Spoken word poet Caresse Creswell and video artist Di James created ‘Bleach’ as a response to the rapidly deteriorating condition of the Great Barrier Reef and Dale Collier, a Darkinjung/Wiradjuri socio-politically engaged practitioner presents a moving image work exploring finite resources and sustainable practice in relation to invasionist neoliberal governance. Anastasia Tyurina examines the microscopic environment of contaminated water that she animates into large painterly projections and Suzanne Bartos invites visitors to spin each of the “prayer wheels”, made from repurposed oil drums.

My work traces the alienating effects of capitalism in a large tapestry that begins with Indigenous connection in a quote by Graham: ‘I am located therefore I am.’  Successive panels track this increasing alienation through core world events that includes and extends Hannah Arendt’s discussion on this theme.

In conversation with all of the visual art works in this venue, Liquid Architecture’s Danni Zuvela curated performances that took the idea of listening further within many time zones as meditations and microscopic tours, led by Indigenous artist Libby Harwood and several others.

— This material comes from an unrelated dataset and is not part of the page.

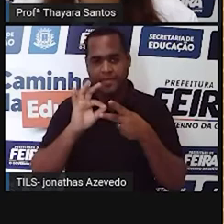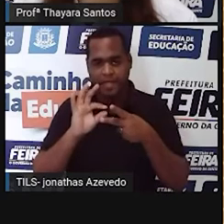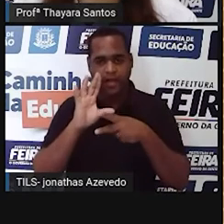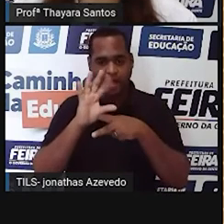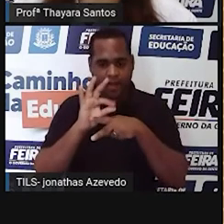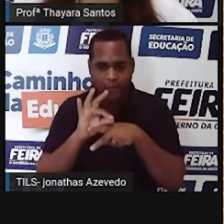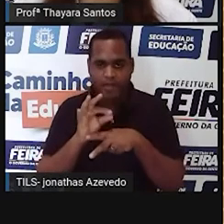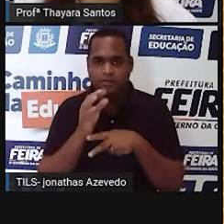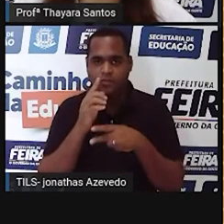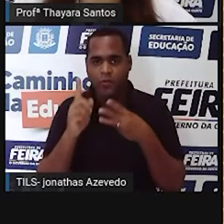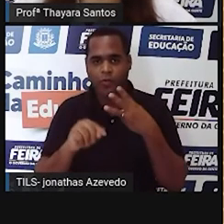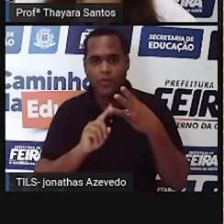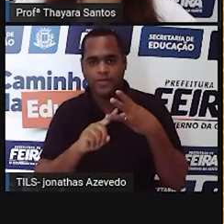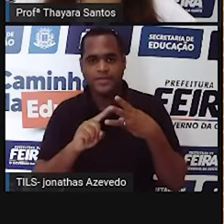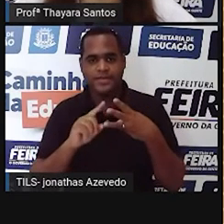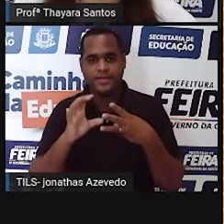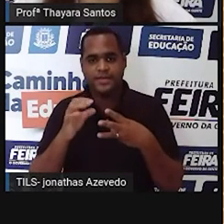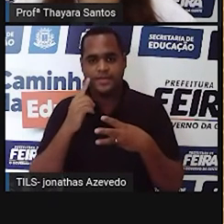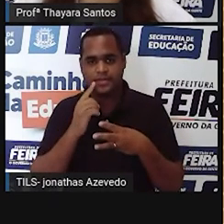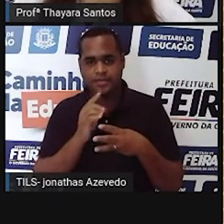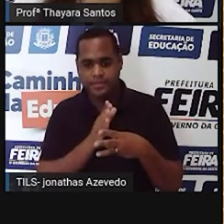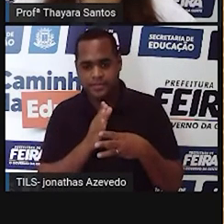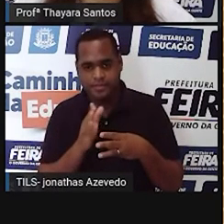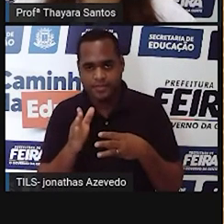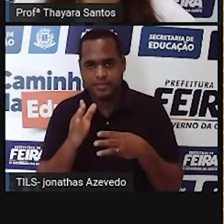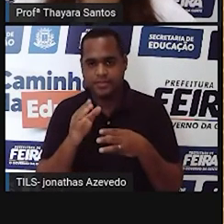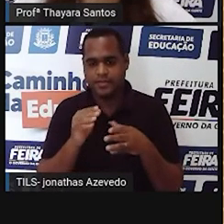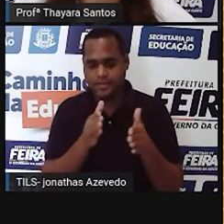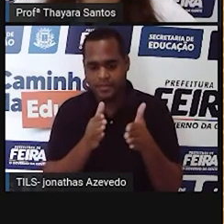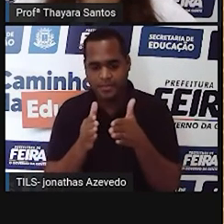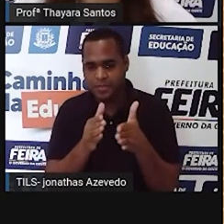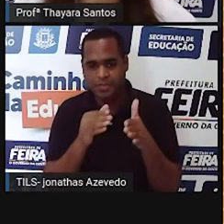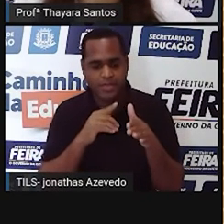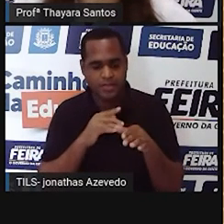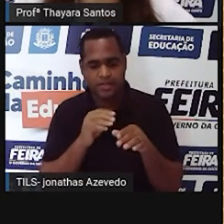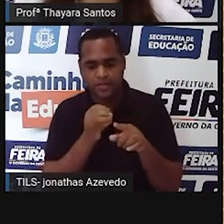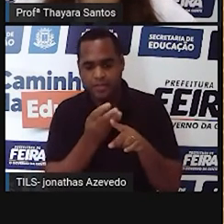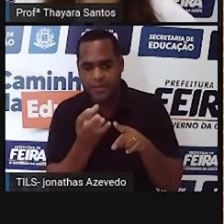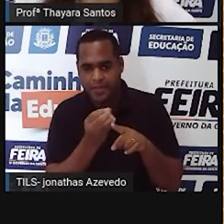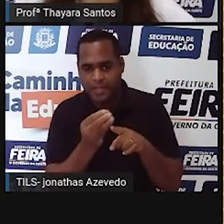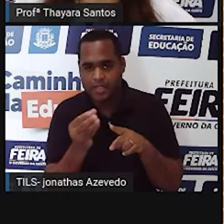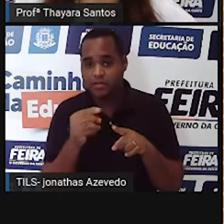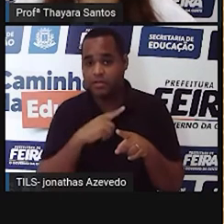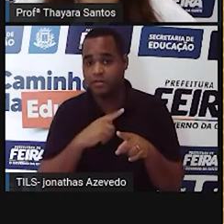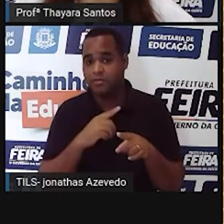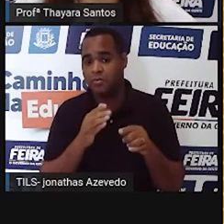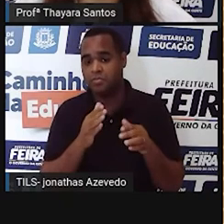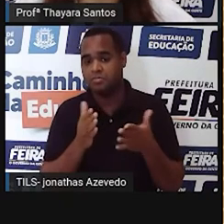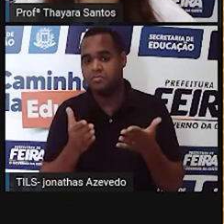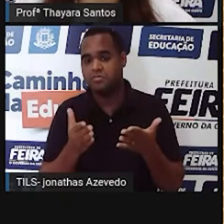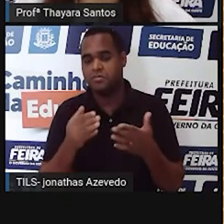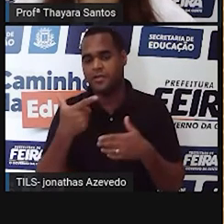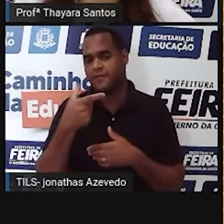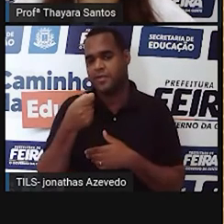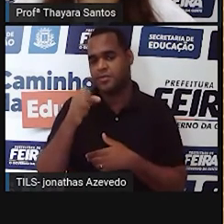Ou letra C, conduzir o espermatozoide até a uretra. 20 segundos aí para vocês.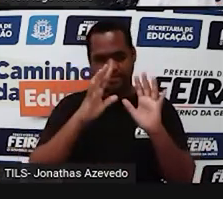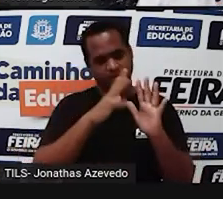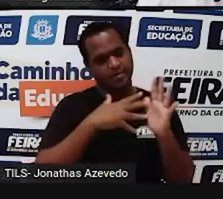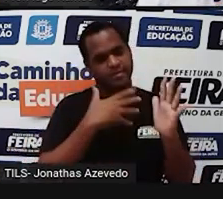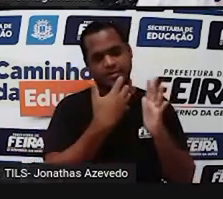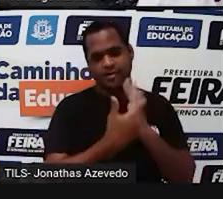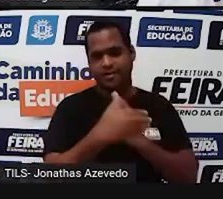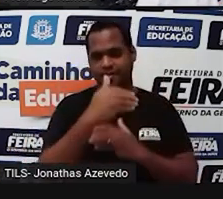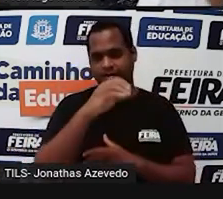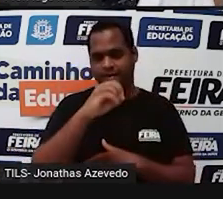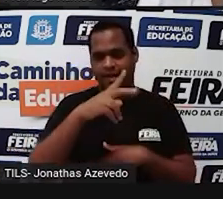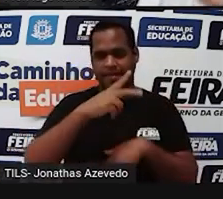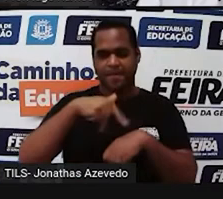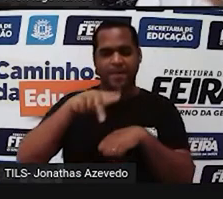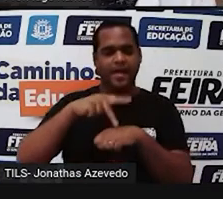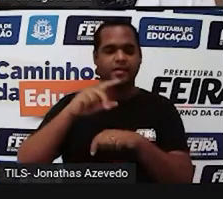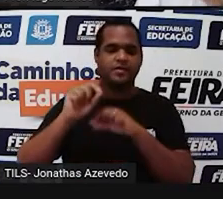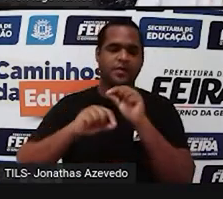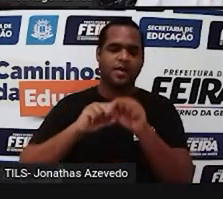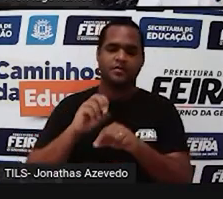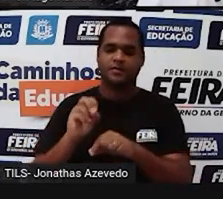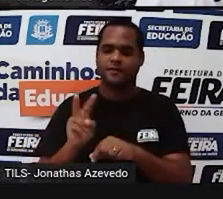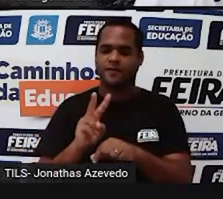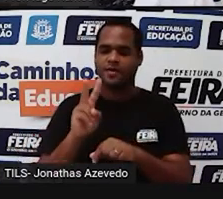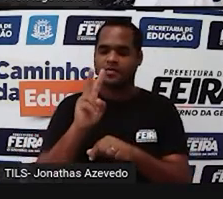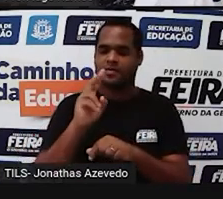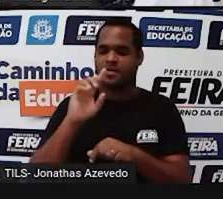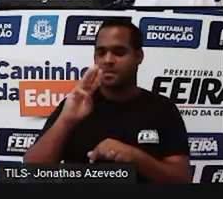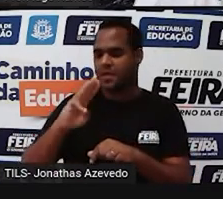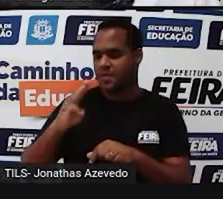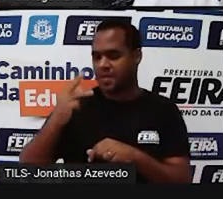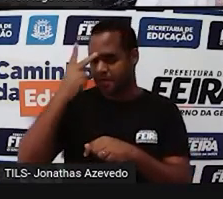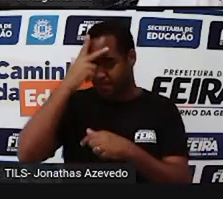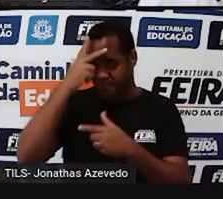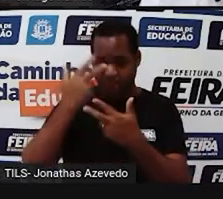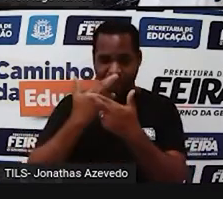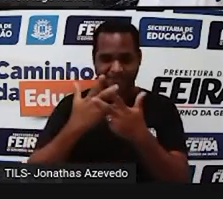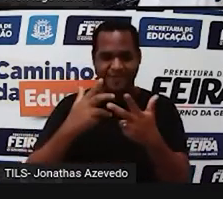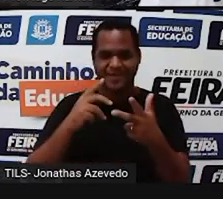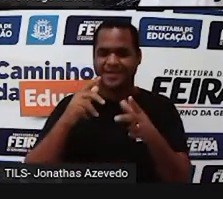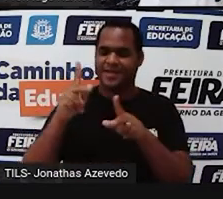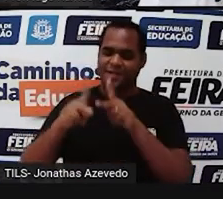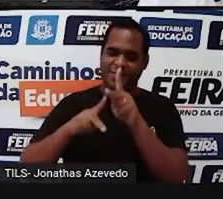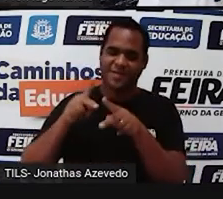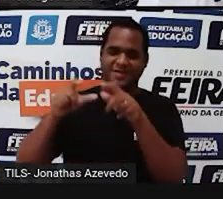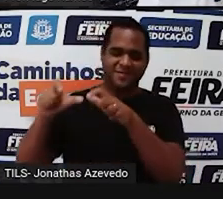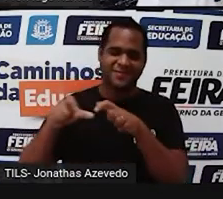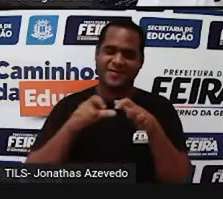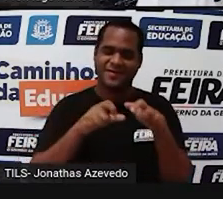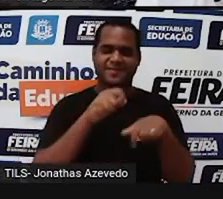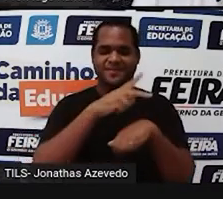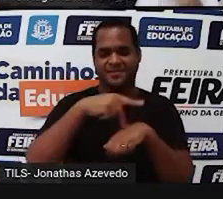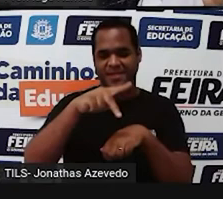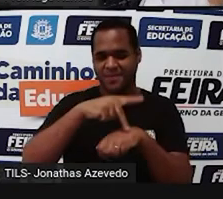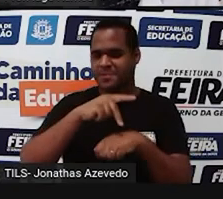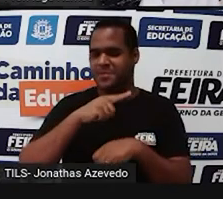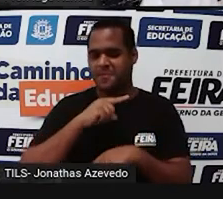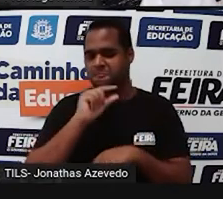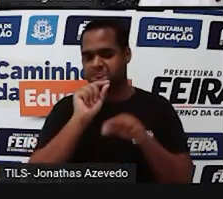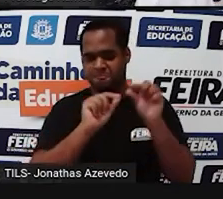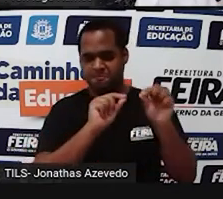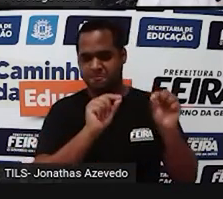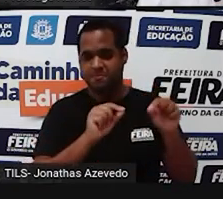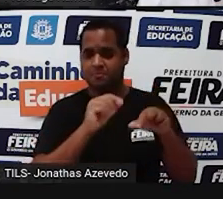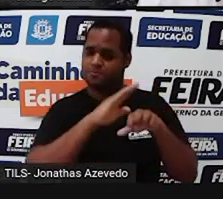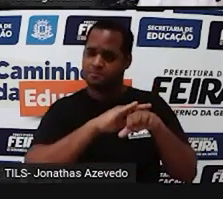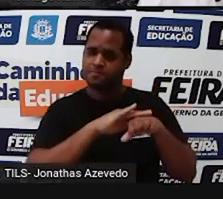dos 10 países. Ver quanto é que vale em milhões de pessoas a população de cada país. Só que é sua vez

Many thanks to supporting partners Museum of Brisbane, Roslyn Oxley9 Gallery Sydney, Liquid Architecture, Brisbane City Council, Queensland College of Art and the Australian Earth Laws Alliance.

1 Indigenous academic Mary Graham describes this understanding as stemming from the Indigenous position: “I am located therefore I am.’ Internatonal Symposium: Exploring our Legal Relationship with the Living World—Caring for Country, Rights of Nature & Legal Personhood, 28 October 2018.

2 Indigenous elder Bob Randall in his book describes that humans have been given the Laws of tjukurrpa to apply kanyini as a principle of connectedness through caring and responsibility to all people, and that people means ‘all of us’ as reflected in the use of the word mob. “Right throughout my life, old men would point to a forest of trees or a grove of trees or just one tree and refer to it as people: ‘See the mob over there.’ This way of talking would be referring to kangaroos, trees, hills or humans. Any of us could be ‘that mob’ or ‘us mob’ could include the totality of that.” Songman: the story of an Aboriginal Elder of Uluru. Editor Paul Newbury (Sydney: ABC Books, 2001) 17.